Знаете, честь мундира присутствует и здесь. Это очень здорово, очень смешно и очень весело. Я тогда была совсем молоденькой, только что окончила колледж, и бедность не очень меня беспокоила. Я написала колонку о том, что значит быть бедной, и о том, что я знала, что я бедна, потому что у меня в доме никогда не бывало одновременно туалетной бумаги, бумажных полотенец и фильтров для кофе: я часто использовала бумажные полотенца в качестве фильтров для кофе или вытирала пролитое скомканной туалетной бумагой, и в конце концов все заканчивалось грудой фильтров для кофе на крышке сливного бачка. Так что лучшая часть жизни в альтернативной газете состоит из бесплатного материала: бесплатных книг, бесплатных компакт-дисков, бесплатных билетов, бесплатных фуршетов.

Права на публикацию романа «Настоящая любовь» были проданы в двадцать одну страну. Что вы думаете о том, как ваша книга и ее герои будут переведены на язык других культур?

Понятия не имею. Все это заставляет меня ощущать себя культурным захватчиком в самом худшем смысле этого слова. Почему именно моя книга должна быть переведена на польский? Разве первым, вместо моего, не должен быть опубликован роман, написанный каким-либо польским писателем? Честно говоря, я чувствую себя неловко.

Какой совет вы могли бы дать другим начинающим романистам?

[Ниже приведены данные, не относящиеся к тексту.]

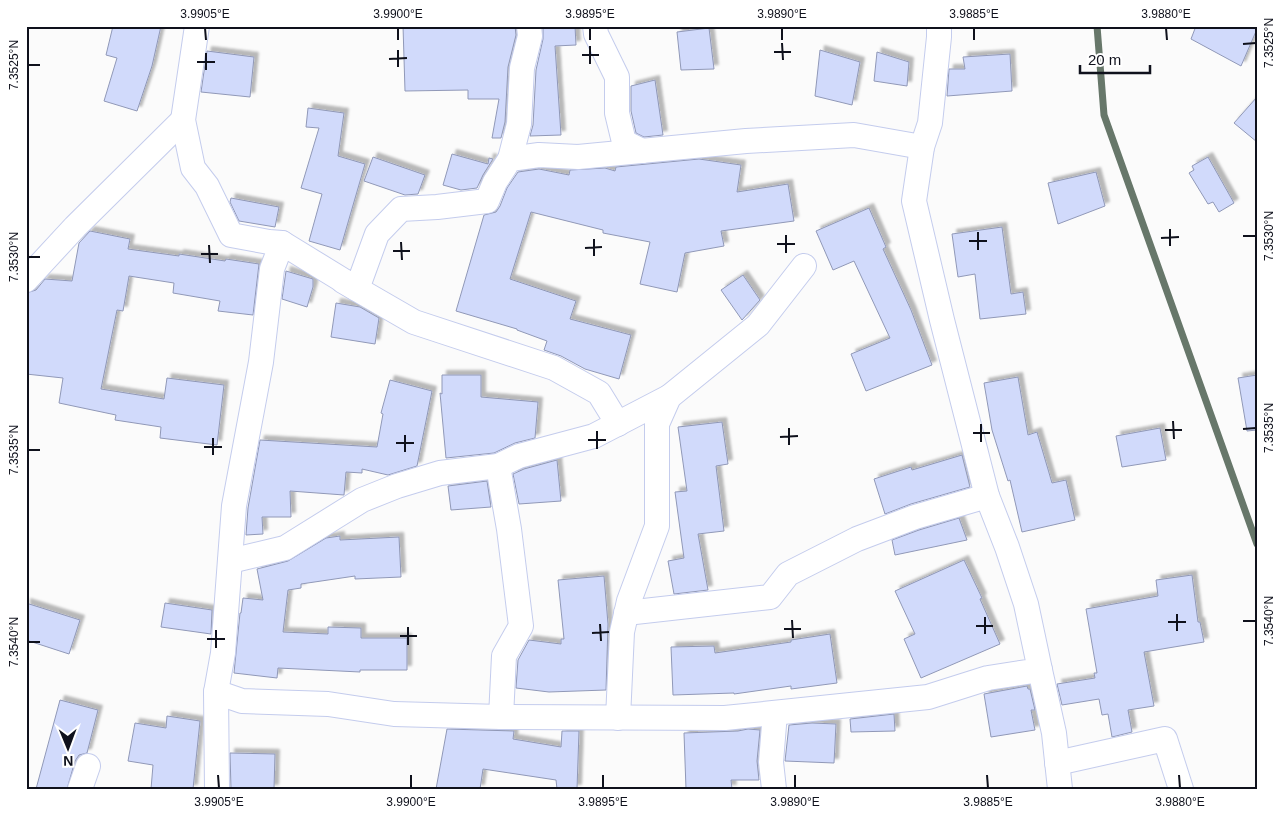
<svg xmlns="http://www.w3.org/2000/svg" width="1283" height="815" viewBox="0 0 1283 815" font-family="Helvetica,sans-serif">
<defs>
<filter id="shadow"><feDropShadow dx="4.5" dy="-4.5" stdDeviation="1" flood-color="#0004"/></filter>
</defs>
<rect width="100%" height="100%" fill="#fbfbfb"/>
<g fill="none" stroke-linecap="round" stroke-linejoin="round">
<polyline stroke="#67776a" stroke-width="7" points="1097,26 1104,115 1257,544"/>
</g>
<g fill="#d1dafb" stroke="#9098b7" filter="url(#shadow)">
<polygon points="113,26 161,26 152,66 137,111 104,101 117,58 106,55"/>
<polygon points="403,26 515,26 516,35 508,67 505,122 501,138 492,138 499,99 468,99 468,90 405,91"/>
<polygon points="543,26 575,26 576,45 555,46 561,135 530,136 533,125 536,70 543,39"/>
<polygon points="1196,26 1257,26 1257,29 1241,66 1191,39"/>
<polygon points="709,28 714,69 681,70 677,32"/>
<polygon points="820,50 860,62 852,105 815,96"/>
<polygon points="207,51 254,57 250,97 201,92"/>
<polygon points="877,52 909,62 907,86 874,81"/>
<polygon points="1010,54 1012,91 947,96 949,69 965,69 963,57"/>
<polygon points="655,80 663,135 644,137 636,133 631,111 631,86"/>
<polygon points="1257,97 1257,142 1234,123"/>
<polygon points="308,108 344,113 338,156 365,164 340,250 309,241 322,194 301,188 319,128 306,127"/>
<polygon points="452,154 488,164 489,158 493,159 483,175 477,188 461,190 443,185"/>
<polygon points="373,157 425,175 418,194 405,195 364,181"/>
<polygon points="1208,157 1234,203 1219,212 1213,202 1208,204 1189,173 1194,170 1192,166"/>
<polygon points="699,159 741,165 737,192 788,184 794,221 721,231 724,246 685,253 677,292 640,284 650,242 603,233 603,230 531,212 510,279 576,301 570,319 631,335 619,379 585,369 561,356 544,350 547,341 517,330 517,329 456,311 484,215 496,212 500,206 507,188 518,172 539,169 569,175 570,170 605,168 615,171 616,167"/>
<polygon points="1096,172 1105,206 1058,224 1048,183"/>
<polygon points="231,198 279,207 275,227 239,221 230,202"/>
<polygon points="869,208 886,247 883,249 911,310 932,365 866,391 851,354 890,338 854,261 833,270 816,231"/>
<polygon points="1002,227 1011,294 1023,292 1026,314 980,319 975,274 958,277 952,234"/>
<polygon points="90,231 130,239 128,249 179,256 179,254 225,261 226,259 259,264 253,315 218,311 220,301 173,293 174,283 129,276 123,311 117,310 101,389 164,399 167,378 224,385 217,445 160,438 161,427 115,420 116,415 59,403 63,378 26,374 26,293 36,290 45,279 72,281 79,243"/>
<polygon points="286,271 313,279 313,287 307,307 282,299"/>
<polygon points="743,275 760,300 742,320 721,290"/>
<polygon points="336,303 360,307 379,318 375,344 331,337"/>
<polygon points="442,375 481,375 481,397 538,402 535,438 515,443 494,453 446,458 440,393 442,394"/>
<polygon points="1257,375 1257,430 1247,431 1238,378"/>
<polygon points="1018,377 1028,435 1037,432 1052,483 1066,480 1075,520 1022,532 1010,480 1008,481 992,430 984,383"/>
<polygon points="390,380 432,391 417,466 388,475 362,469 362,473 346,472 344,495 290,491 291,517 262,517 263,534 246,535 248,508 260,440 377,447 383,414 381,413"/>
<polygon points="722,422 728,464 716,466 724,531 698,534 708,590 674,594 668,561 684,558 675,492 687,491 678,427"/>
<polygon points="1160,428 1166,460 1122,467 1116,436"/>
<polygon points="962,455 970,487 911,504 885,514 874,479 911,467 912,470"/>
<polygon points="557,460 561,501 519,504 513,474 524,469"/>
<polygon points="487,481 491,507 451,510 448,486"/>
<polygon points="959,518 967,540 895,555 892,540 919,530"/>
<polygon points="340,536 340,540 399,537 401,577 355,579 355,576 301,584 301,588 288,590 283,632 328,634 328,627 361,628 361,638 407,638 407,670 360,670 360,672 278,668 277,678 234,673 240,613 241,613 243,598 263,600 257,569 288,561 326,538"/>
<polygon points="964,560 982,598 980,599 1000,644 921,678 904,639 915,634 895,591"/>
<polygon points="1192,575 1198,622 1200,622 1204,642 1144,652 1154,706 1128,710 1132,732 1112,737 1108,714 1102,715 1099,699 1062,705 1057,684 1095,678 1094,673 1097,673 1086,609 1158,596 1156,580"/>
<polygon points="604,576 608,624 606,690 549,692 516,688 518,660 529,640 561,644 561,639 564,639 558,580"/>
<polygon points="26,603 80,620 69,654 26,640"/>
<polygon points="165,603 212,610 211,634 161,627"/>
<polygon points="830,634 837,683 791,689 791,686 734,694 734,693 673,695 671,647 714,646 715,653 791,642 791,640"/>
<polygon points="1027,686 1028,689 1030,689 1035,710 1031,710 1035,730 991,737 984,694"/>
<polygon points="60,700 98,710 87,753 79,755 75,761 67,789 36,789"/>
<polygon points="894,714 895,731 851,732 850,719"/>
<polygon points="167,716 200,721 193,789 151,789 153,765 128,761 135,723 166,728"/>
<polygon points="812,723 836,724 834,763 785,761 789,725"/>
<polygon points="447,729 514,731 513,739 561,747 562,731 579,731 577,789 557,789 556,780 483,769 480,789 436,789"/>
<polygon points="748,729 760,730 757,761 759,780 731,780 732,789 686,789 684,733 738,731"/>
<polygon points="230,753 275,754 274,789 231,789"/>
</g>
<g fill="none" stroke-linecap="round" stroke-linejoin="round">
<g stroke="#c4cced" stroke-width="26">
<g id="minor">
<polyline points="197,26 183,120 193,168 207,186 231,235 269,242 282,243 357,289 377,234 401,209 437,207 487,201 495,182 510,159 539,155 578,157 746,141 854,135 922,147"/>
<polyline points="595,26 596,34 617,77 617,113 624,142 642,151"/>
<polyline points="510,159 519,124 522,68 530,36 529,26"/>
<polyline points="26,280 75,227 183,120"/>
<polyline points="343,281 414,322 554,368 599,393 618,424"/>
<polyline points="498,466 509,529 521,626 504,656 501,717"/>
<polyline points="230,561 285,548 362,500 397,486 440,473 498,466 519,456 594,436 669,397"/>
<polyline points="626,613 770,597 788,574 857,539 915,517 987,496"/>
<polyline points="1040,670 1054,733 1060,789"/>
<polyline points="216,692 242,701 328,704 394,714 501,717 725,718 928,697 988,678 1040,670 1026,604 1007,547 987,496 942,320 914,201 922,147 930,123 939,37 939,26"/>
<polyline points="618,718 622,632 629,601 657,526 657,424 669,397 758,325 804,266"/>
<polyline points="1057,763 1165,739 1181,789"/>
<polyline points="80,789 88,766"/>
<polyline points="217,789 216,692 223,653 234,506 261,362 272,269 282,243"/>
<polyline points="774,789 771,762 775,713"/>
</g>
</g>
<use href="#minor" stroke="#fff" stroke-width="24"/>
</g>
<path fill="none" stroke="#0f111c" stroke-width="2" d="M205,28L206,40M398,28V40M590,28V40M782,28V40M974,28V40M1166,28L1167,40M782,43L783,60M1243,44L1256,43M590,46V64M398,50V67M774,52H791M206,53V70M582,55H599M389,59L407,58M197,62H215M28,65H40M1170,229V246M978,232V250M786,235V253M1243,236H1256M1161,238L1179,237M594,239V256M969,241H987M401,242L402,260M777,244H795M209,245L210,263M585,248L602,247M393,251H410M201,254H218M28,257H40M1173,421L1174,439M981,424V442M789,428V445M1243,429L1256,428M1165,430H1182M597,431V449M973,433H990M405,435V452M780,437L798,436M213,438V455M588,440H606M396,443H414M204,447H222M28,450H40M1177,614V631M985,617V634M792,620L793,638M1243,621H1256M1168,622H1186M600,624L601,641M976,626H993M408,627V645M784,629H801M216,630V648M592,633L609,632M400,636H417M207,639H225M28,642H40M218,775L219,788M411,775V788M603,775V788M795,775V788M987,775L988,788M1179,775L1180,788"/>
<rect width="1283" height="815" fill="none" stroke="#ffffff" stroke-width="55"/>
<g transform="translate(68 748) rotate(179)" stroke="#ffffff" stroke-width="4" paint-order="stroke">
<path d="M0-4L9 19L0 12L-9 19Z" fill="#0f111c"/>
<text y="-8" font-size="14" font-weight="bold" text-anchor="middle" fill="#0f111c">N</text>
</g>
<path d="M1080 65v8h70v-8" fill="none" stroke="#0f111c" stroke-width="2.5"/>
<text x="1088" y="65" font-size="15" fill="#0f111c" stroke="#ffffff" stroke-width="4" paint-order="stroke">20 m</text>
<rect x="28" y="28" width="1228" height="760" fill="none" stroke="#0f111c" stroke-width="2"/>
<g font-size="12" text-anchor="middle" fill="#0f111c">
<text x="205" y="18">3.9905°E</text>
<text x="398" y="18">3.9900°E</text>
<text x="590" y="18">3.9895°E</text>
<text x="782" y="18">3.9890°E</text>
<text x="974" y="18">3.9885°E</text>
<text x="1166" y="18">3.9880°E</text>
<text transform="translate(1269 43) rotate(-90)" y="4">7.3525°N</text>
<text transform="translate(14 65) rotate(-90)" y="4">7.3525°N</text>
<text transform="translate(1269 236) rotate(-90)" y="4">7.3530°N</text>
<text transform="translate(14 257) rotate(-90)" y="4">7.3530°N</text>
<text transform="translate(1269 428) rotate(-90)" y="4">7.3535°N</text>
<text transform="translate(14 450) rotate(-90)" y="4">7.3535°N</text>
<text transform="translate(1269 621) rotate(-90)" y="4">7.3540°N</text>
<text transform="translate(14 642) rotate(-90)" y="4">7.3540°N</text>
<text x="219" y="806">3.9905°E</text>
<text x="411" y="806">3.9900°E</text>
<text x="603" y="806">3.9895°E</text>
<text x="795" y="806">3.9890°E</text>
<text x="988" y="806">3.9885°E</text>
<text x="1180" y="806">3.9880°E</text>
</g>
</svg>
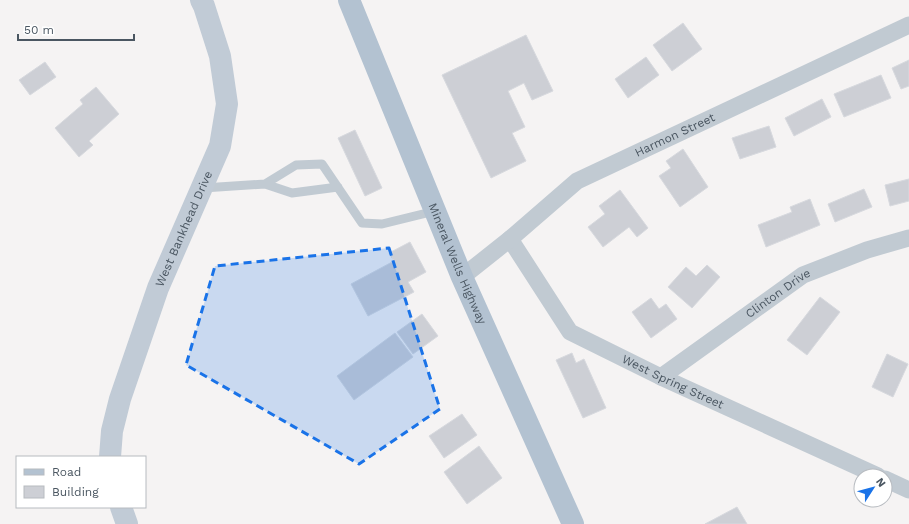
<svg xmlns="http://www.w3.org/2000/svg" width="909" height="524" viewBox="0 0 909 524" font-family="'Work Sans',sans-serif">
	<style>
		.building { fill: #cdcfd5; stroke: #d7d9de }
		.lines { fill: none; stroke-linecap: round; stroke-linejoin: round }
		.lane { stroke: #c1cad2; stroke-width: 9 }
		.street { stroke: #c1cad2; stroke-width: 17 }
		.secondary { stroke: #c1cbd6; stroke-width: 22 }
		.primary { stroke: #b3c2d1; stroke-width: 22 }
		.marked { fill: #1a73e8; fill-opacity: 0.2; stroke: #1a73e8; stroke-width: 3; stroke-dasharray: 8 5; stroke-linejoin: round }
		.labels { text-anchor: middle; dominant-baseline: central; stroke-width: 3; stroke-linejoin: round; paint-order: stroke }
		.street-label { font-size: 12px; fill: #4a5661; stroke: #fff }
	</style>
	<rect width="100%" height="100%" fill="#f5f3f3"/>
	<!-- building -->
	<path class="building" d="M683,23L702,49L672,71L653,45Z
		M526,35L553,91L532,100L524,83L508,91L525,127L512,133L526,161L491,178L442,75Z
		M646,57L659,75L628,98L615,79Z
		M909,60V86L901,89L892,68Z
		M45,62L56,77L30,95L19,80Z
		M881,75L891,98L844,117L834,94Z
		M96,87L119,114L89,141L93,145L79,157L55,128L83,104L80,100Z
		M822,99L831,117L794,136L785,118Z
		M769,126L776,147L740,159L732,138Z
		M355,130L382,188L365,196L338,138Z
		M683,149L708,187L680,207L659,176L671,168L666,161Z
		M909,179V201L890,206L885,185Z
		M864,189L872,207L835,222L828,204Z
		M620,190L648,228L637,237L629,227L603,247L588,227L605,214L599,206Z
		M810,199L820,225L766,247L758,225L792,212L790,207Z
		M410,242L426,272L408,282L414,292L368,316L351,284L394,261L389,253Z
		M707,265L720,277L692,308L668,287L686,267L696,276Z
		M820,297L840,312L807,355L787,340Z
		M651,298L659,309L666,304L677,319L651,338L632,312Z
		M422,314L438,336L413,354L397,332Z
		M395,333L413,357L354,400L337,376Z
		M572,353L576,363L584,359L606,408L583,418L556,360Z
		M887,354L908,364L893,397L872,387Z
		M462,414L477,435L444,458L429,436Z
		M479,446L502,478L467,504L444,472Z
		M737,507L747,524H705Z"/>
	<g class="lines">
		<!-- lane -->
		<path class="lane" d="M265,184L296,165L322,164L362,223L382,224L435,211
			M203,188L265,184L292,193L338,187"/>
		<!-- street -->
		<g class="street">
			<path id="s1" d="M510,239L570,332L661,377L878,476"/>
			<path id="s2" d="M462,277L510,239L577,181L909,25"/>
			<path id="s3" d="M661,377L803,275L867,250L909,238"/>
			<path d="M885,479L909,490"/>
		</g>
		<!-- secondary -->
		<g class="secondary">
			<path id="s4" d="M110,457L112,431L120,399L158,288L220,146L227,104L220,56L204,6L201,0"/>
			<path d="M121,507L127,524"/>
		</g>
		<!-- primary -->
		<path class="primary" id="s5" d="M349,0L462,277L573,524"/>
	</g>
	<!-- marked area -->
	<path class="marked" d="M389,248L440,409L359,464L186,365L215,266Z"/>
	<g class="labels">
		<!-- street labels -->
		<g class="street-label">
			<text stroke="none"><textPath href="#s2" startOffset="258">Harmon Street</textPath></text>
			<text stroke="none"><textPath href="#s4" startOffset="241">West Bankhead Drive</textPath></text>
			<text stroke="none"><textPath href="#s5" startOffset="285">Mineral Wells Highway</textPath></text>
			<text stroke="none"><textPath href="#s3" startOffset="144">Clinton Drive</textPath></text>
			<text stroke="none"><textPath href="#s1" startOffset="225">West Spring Street</textPath></text>
		</g>
	</g>
	<!-- legend -->
	<rect x="16" y="456" width="130" height="52" fill="#ffffff" stroke="#b7bbc0"/>
	<rect x="24" y="469" width="20" height="6" fill="#b3c2d1" stroke="#b7bbc0"/>
	<text x="52" y="476" font-size="12" fill="#4a5661">Road</text>
	<rect x="24" y="486" width="20" height="12" fill="#cdcfd5" stroke="#b7bbc0"/>
	<text x="52" y="496" font-size="12" fill="#4a5661">Building</text>
	<!-- north arrow -->
	<g transform="translate(873 488) rotate(54)"><circle r="19" fill="#ffffff" stroke="#b7bbc0"/>
	<path d="M0-3L7 15L0 10L-7 15Z" fill="#1a73e8"/>
	<text y="-6" font-size="11" font-weight="bold" text-anchor="middle" fill="#4a5661">N</text>
	</g>
	<!-- scale -->
	<path d="M18 34v6h116v-6" fill="none" stroke="#4a5661" stroke-width="2"/>
	<text x="24" y="34" font-size="12" fill="#4a5661" stroke="#ffffff" stroke-width="3" paint-order="stroke">50 m</text>
</svg>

Когда я начала писать эту книгу, меня очень беспокоило, что могу расстроить кого-нибудь из своих друзей или семьи, если «позаимствую» интимную подробность из жизни или использую имя их первенца и назову им настоящего злодея. Меня даже охватывало искушение бросить свою писанину, немедленно позвонить им и спросить разрешения. Вместо этого я решила записывать все, что беспокоит меня, на маленьких клочках бумаги и складывать их в банку из-под кофе, которая стояла на моем столе рядом с компьютером. Я решила так: когда закончу писать книгу, открою банку и начну звонить всем сразу. На самом же деле произошло следующее: я написала то, что хотела написать, я позаимствовала то, что хотела позаимствовать, я не стеснялась в выражениях, и на каком-то отрезке пути из Лос-Анджелеса в Нью-Йорк я потеряла эту банку из-под кофе. По-моему, это неплохой способ написать роман.

Какие советы вам давали?

Самый лучший совет, который мне дали, звучал так: «Продолжай и дальше в том же духе». Написание романа — это бесконечно тяжелая работа, работа в одиночестве, и очень редко она кажется по-настоящему захватывающей. Так что верьте в себя и продолжайте в том же духе.